(Transcribed page contents)
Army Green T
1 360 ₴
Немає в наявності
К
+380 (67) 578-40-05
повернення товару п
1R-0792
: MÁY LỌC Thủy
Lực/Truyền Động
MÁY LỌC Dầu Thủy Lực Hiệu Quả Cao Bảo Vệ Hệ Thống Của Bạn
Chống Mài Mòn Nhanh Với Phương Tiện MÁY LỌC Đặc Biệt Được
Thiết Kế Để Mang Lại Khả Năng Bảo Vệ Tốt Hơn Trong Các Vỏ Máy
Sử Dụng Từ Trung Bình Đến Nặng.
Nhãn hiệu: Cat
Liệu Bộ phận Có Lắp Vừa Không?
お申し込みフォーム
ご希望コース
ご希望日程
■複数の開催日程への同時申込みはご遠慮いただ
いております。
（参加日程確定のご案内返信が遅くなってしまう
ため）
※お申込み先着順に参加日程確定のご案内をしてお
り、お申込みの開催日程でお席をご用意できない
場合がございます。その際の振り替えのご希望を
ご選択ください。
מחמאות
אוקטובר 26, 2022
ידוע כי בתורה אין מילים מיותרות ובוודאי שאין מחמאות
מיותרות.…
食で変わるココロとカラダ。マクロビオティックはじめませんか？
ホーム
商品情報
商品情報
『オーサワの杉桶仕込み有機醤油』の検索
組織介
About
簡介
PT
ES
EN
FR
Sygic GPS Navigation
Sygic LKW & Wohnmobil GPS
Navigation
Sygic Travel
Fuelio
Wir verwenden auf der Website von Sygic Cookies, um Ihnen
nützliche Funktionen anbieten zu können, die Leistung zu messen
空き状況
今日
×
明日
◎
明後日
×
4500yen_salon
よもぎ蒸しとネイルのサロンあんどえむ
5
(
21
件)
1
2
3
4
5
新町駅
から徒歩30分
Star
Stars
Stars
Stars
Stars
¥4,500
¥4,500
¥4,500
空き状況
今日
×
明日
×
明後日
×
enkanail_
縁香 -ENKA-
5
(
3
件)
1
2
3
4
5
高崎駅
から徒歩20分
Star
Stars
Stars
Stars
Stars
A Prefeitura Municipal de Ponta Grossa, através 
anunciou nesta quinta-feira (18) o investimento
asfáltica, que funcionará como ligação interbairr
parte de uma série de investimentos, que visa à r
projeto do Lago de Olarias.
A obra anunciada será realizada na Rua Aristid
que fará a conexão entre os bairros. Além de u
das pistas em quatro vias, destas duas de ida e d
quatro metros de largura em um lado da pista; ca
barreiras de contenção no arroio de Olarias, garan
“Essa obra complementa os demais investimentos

§ How to complete this task: Among the entries above, tally each line with the string "Thủy" and state that figure only.

§ Written solution: 2